Livern Barrett, Gleaner Writer
Several retired senior police officers who served as mentors to Anthony 'Tony' Hewitt yesterday paid homage to him as a fearless investigator who had a kind heart.
They recounted contrasting tales ranging from Hewitt leading the hunt for members of the notorious 'Hot Steppas' gang that wreaked havoc across the Corporate Area in the 1970s to the scores of women and children from the inner cities who constantly converged on his offices seeking assistance.
"He was quite fearless ... he would go to places that others would not want to fly over," recalled Sam McKay, a retired deputy commissioner of police.

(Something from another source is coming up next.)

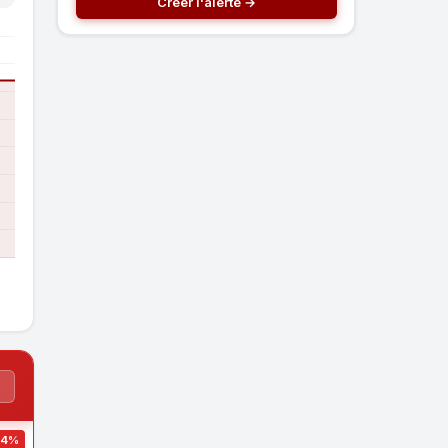
Créer l'alerte →
→
44%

Former Assistant Commissioner Garnett Daley went a step further, describing Hewitt as "one of the best crime fighters this country has seen".
"He would take on any gang," Daley recalled.
Got along with people
But despite his reputation as a tough, street-smart detective, former Deputy Commissioner Dick Hibbert said Hewitt was a fair law enforcer who had a knack for getting along with people.
"So even if he arrested the most dangerous man they actually parted ways with a smile," Hibbert told The Gleaner.
He recalled that the former senior superintendent was very fond of children and was adored by the majority of the persons he encountered while on duty.
"If we are going into some of the most depressed areas he would always bring gifts for the children," Hibbert recalled.
Senior Superintendent Dudley Bryan, who served with Hewitt at the Police Traffic Division during their early days in the force, agreed with Hibbert.
"There was never a minute that I could sit without Tony bringing a man in who has committed themselves (broke the law)," he said.
"But he would sometimes exercise his discretion and would give you a break and warn you not to let it happen again," he added.
Sam McKay, a former deputy commissioner, said Hewitt was "very comfortable with people of every strata".
"He was a good teacher and he was very kind-hearted. He was a professional policeman who was fair," recalled McKay.